En tant que directrice juridique, négocier un tel contrat est un formidable tremplin pour notre département. Avec une leçon à tirer : les juristes ne doivent pas intervenir uniquement en exécution des accords passés en amont, mais être des acteurs à part entière de la négociation des contrats de sponsoring. À l’instar des Anglo-Saxons, je milite pour que la direction juridique passe d’un statut de centre de coûts à celui de moteur de la stratégie de l’entreprise.

"En tant que directrice juridique, négocier un tel contrat est un formidable tremplin pour notre département." 

Quel dispositif contractuel avez-vous mis en place ?

Le Cojop nous a envoyé deux contrats : un contrat de partenariat et un contrat de licence. Le premier nous permet de communiquer sur notre rôle de partenaire. Le second, dissocié du premier, nous accorde le droit de mettre en avant des produits aux couleurs des Jeux olympiques et paralympiques de Paris 2024. C’est le cas de nos jeux de grattage, mais aussi de lotos sponsorisés spécialement pour l’occasion.
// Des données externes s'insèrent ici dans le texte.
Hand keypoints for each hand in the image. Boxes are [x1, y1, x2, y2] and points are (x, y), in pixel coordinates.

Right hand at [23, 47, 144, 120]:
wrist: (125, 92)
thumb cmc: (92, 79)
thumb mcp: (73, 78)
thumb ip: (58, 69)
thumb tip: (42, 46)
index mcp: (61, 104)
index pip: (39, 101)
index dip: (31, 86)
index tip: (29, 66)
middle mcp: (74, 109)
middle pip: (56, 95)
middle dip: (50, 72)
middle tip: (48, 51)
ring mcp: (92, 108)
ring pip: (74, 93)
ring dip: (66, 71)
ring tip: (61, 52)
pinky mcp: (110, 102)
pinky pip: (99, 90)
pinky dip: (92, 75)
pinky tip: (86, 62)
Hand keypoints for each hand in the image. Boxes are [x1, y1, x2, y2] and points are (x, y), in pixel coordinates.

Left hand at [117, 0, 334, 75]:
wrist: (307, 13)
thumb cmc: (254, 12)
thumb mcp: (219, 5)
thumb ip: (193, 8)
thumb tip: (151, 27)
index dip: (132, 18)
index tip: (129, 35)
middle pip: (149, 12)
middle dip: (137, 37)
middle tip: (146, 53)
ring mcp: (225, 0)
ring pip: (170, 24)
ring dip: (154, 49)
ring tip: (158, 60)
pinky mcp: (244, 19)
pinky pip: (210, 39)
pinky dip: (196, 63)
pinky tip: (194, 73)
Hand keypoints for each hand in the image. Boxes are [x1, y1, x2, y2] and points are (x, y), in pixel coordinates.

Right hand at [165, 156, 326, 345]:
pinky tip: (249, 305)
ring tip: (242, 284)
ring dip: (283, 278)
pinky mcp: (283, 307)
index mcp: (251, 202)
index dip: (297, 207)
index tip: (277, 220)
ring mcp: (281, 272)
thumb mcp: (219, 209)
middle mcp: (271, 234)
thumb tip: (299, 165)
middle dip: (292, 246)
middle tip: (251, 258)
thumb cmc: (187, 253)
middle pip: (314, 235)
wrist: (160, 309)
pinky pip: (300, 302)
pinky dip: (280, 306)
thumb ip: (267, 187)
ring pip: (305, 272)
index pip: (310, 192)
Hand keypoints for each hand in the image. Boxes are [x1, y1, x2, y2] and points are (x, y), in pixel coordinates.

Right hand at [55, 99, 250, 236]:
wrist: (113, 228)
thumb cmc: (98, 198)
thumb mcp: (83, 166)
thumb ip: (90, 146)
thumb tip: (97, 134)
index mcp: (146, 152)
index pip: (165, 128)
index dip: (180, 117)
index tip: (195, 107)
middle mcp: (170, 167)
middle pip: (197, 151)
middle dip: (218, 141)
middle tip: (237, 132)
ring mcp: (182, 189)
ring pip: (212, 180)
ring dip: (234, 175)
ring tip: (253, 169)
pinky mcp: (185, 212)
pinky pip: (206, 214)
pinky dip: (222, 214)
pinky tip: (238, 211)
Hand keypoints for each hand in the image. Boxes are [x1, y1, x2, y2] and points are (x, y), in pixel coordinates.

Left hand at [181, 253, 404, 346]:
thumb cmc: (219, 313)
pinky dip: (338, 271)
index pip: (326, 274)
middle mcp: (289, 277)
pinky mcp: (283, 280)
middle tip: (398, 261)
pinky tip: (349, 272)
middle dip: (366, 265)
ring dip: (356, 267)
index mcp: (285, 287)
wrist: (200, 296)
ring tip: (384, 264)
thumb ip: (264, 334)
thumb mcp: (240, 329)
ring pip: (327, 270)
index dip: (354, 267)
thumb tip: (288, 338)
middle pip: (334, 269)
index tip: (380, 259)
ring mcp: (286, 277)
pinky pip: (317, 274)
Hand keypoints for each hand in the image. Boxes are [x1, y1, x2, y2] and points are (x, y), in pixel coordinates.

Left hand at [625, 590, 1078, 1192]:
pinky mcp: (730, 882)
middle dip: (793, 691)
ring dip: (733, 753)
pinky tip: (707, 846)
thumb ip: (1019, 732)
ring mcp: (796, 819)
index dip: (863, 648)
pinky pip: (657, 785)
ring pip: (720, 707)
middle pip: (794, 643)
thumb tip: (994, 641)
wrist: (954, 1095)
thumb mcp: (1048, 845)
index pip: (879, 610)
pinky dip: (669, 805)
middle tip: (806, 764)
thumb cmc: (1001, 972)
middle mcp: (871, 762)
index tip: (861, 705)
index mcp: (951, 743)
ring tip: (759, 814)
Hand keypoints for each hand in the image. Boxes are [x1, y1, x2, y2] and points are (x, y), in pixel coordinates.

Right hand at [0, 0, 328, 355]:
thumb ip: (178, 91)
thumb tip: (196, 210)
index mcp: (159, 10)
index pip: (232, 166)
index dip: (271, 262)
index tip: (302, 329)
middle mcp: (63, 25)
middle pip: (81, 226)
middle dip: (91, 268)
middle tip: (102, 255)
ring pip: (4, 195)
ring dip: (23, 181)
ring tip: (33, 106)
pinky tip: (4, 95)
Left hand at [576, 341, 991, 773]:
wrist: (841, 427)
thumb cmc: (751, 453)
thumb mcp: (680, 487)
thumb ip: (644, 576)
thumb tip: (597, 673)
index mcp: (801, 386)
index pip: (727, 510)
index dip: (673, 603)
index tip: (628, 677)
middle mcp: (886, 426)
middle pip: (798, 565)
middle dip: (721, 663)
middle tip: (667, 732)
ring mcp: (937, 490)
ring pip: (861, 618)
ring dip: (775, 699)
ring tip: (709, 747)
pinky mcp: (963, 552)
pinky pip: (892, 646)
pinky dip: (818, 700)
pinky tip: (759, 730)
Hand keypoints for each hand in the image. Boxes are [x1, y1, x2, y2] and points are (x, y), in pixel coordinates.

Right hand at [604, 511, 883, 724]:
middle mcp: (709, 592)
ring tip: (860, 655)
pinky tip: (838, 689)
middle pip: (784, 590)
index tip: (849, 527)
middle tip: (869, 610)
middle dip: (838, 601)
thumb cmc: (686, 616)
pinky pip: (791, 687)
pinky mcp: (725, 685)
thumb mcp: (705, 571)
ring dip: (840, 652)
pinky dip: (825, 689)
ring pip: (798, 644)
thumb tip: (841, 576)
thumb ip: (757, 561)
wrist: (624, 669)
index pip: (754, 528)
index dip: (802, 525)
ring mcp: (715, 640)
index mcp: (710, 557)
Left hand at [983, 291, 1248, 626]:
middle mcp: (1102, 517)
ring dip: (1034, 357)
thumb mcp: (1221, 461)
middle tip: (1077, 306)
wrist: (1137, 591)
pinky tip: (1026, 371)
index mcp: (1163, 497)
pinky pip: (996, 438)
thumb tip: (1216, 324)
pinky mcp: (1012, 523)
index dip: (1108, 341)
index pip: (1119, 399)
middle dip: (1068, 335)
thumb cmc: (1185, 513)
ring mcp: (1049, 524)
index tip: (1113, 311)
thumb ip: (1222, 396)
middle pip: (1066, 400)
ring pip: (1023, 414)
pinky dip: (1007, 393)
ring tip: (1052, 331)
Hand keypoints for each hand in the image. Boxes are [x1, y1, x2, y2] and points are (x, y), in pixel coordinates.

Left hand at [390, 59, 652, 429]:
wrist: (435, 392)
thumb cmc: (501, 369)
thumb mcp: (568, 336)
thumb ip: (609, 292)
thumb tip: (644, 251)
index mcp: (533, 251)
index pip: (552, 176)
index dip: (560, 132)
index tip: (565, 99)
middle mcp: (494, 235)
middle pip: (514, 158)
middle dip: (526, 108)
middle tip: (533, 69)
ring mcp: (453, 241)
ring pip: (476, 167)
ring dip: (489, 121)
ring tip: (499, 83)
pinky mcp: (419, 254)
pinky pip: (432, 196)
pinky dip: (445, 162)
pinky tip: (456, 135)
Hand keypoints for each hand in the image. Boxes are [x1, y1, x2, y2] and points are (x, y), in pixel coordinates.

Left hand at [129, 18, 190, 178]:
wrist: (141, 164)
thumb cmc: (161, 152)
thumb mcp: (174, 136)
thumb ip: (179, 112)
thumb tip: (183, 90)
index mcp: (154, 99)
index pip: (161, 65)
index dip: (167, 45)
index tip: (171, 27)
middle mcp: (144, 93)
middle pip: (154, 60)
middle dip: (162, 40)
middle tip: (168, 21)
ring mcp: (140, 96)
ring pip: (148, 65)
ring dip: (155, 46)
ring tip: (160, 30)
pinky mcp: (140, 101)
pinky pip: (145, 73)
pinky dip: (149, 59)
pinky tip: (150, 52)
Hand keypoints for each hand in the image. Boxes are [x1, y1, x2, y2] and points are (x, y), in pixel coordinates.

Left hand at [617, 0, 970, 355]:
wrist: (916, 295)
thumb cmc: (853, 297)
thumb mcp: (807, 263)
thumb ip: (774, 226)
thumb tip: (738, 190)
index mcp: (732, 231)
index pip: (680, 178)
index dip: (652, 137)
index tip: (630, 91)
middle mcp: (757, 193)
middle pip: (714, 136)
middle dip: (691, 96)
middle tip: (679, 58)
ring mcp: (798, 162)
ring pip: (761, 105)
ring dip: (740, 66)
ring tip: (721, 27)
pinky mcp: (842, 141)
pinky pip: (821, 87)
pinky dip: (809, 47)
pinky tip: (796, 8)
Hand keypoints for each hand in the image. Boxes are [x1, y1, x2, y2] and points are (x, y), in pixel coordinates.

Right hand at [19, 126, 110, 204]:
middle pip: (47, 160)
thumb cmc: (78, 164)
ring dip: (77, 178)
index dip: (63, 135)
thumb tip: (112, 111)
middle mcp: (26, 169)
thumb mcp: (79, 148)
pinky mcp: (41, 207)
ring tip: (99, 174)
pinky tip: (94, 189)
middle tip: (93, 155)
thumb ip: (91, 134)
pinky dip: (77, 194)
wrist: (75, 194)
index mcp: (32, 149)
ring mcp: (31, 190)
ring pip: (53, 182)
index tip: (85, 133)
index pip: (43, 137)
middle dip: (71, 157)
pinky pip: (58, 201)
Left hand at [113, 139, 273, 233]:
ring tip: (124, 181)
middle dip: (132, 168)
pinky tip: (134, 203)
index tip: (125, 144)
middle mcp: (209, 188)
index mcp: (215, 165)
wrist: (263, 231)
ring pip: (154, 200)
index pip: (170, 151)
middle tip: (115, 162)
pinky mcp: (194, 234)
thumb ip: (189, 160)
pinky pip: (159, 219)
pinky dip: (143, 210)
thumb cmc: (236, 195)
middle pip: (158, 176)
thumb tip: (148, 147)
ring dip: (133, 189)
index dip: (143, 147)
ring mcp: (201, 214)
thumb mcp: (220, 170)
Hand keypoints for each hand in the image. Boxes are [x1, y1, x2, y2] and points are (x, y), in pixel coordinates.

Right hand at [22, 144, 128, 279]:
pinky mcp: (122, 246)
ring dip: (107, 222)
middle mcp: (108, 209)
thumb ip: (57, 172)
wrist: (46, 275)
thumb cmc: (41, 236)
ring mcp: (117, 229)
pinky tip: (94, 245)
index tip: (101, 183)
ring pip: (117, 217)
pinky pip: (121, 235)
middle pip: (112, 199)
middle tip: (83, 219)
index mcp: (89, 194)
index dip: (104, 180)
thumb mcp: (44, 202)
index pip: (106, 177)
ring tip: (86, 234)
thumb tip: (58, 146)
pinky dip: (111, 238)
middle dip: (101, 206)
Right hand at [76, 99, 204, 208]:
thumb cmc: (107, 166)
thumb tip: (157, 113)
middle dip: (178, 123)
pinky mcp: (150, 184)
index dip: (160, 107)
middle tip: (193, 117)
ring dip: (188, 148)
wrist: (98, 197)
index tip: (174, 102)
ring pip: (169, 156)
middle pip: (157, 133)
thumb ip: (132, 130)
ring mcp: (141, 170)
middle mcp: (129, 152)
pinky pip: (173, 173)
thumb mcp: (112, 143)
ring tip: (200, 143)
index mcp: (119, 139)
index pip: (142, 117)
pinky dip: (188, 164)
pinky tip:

La seconde étape concerne l’activation de ce partenariat. Des opérations promotionnelles sont organisées sur le terrain. Des animations qui s’inscrivent impérativement dans les guidelines du Cojop. Dès lors qu’elle utilise un asset de Paris 2024, chacune de nos communications est relue et validée par le Cojop. Par exemple, pour nos sportifs ambassadeurs de la FDJ Sport Factory. Leurs photos ne doivent pas laisser apparaître des marques non-partenaires des JO. Difficile quand ces athlètes olympiques ou paralympiques sont membres d’une fédération avec ses propres partenaires. Le contexte de propriété intellectuelle est majeur. D’une part, il est contraignant. De l’autre, il dicte la façon dont nous gérons les droits et les revenus qui dépendent de ces contraintes. Autre exemple : nos prestataires et nos fournisseurs sont tenus de ne pas communiquer sur le fait qu’ils travaillent pour les Jeux olympiques et paralympiques de Paris 2024.

Une autre obligation structurante : l’ambush marketing. Nous vérifions que des tiers, qui n’ont pas payé, n’utilisent pas les assets de Paris 2024. Nous réalisons une veille constante grâce à notre maillage de 30 000 points de vente. Par le biais de communications sur le sujet, chacun de nos détaillants est sensibilisé à ces restrictions d’usage, y compris vis-à-vis de leur environnement. Ils peuvent remonter leurs alertes à l’échelle d’un réseau animé par 300 agents commerciaux, partout sur le territoire.

Comment votre entreprise aborde-t-elle les questions de compliance pendant les Jeux olympiques ?

Sans parler de compliance pure, le Cojop nous a transmis une palette de clauses RSE. Pour les goodies par exemple, nous devons nous référer à sa liste de prestataires ou démontrer la résilience de nos sous-traitants habituels.

Autre point de discussion avec le Cojop : les avantages que nous pouvions accorder à nos salariés bénévoles. Tout un programme a été mis en place pour engager et sélectionner des collaborateurs volontaires dans un cadre paritaire, autant de femmes que d’hommes. Par l’intermédiaire de jeux-concours, nous avons fait gagner une centaine de places nominatives à ces bénévoles pour assister aux jeux olympiques et paralympiques de Paris 2024.

"Autre point de discussion avec le Cojop : les avantages que nous pouvions accorder à nos salariés bénévoles." 

À titre plus personnel, quel sport a votre préférence ?

À défaut d’une discipline en particulier, j’aime voir à l’œuvre la ferveur et l’engagement dont font preuve les athlètes. Ces moments de dépassement de soi, de puissance et de courage sont très communicatifs. J’ai souvenir des prouesses de Kévin Mayer, mais aussi d’autres moments d’anthologie avec une équipe de cyclisme menée par Thibaut Pinot. Durant ces Jeux olympiques, je surveillerai de près tous les athlètes olympiques et paralympiques de la FDJ Sport Factory, dans leur quête d’une médaille d’or.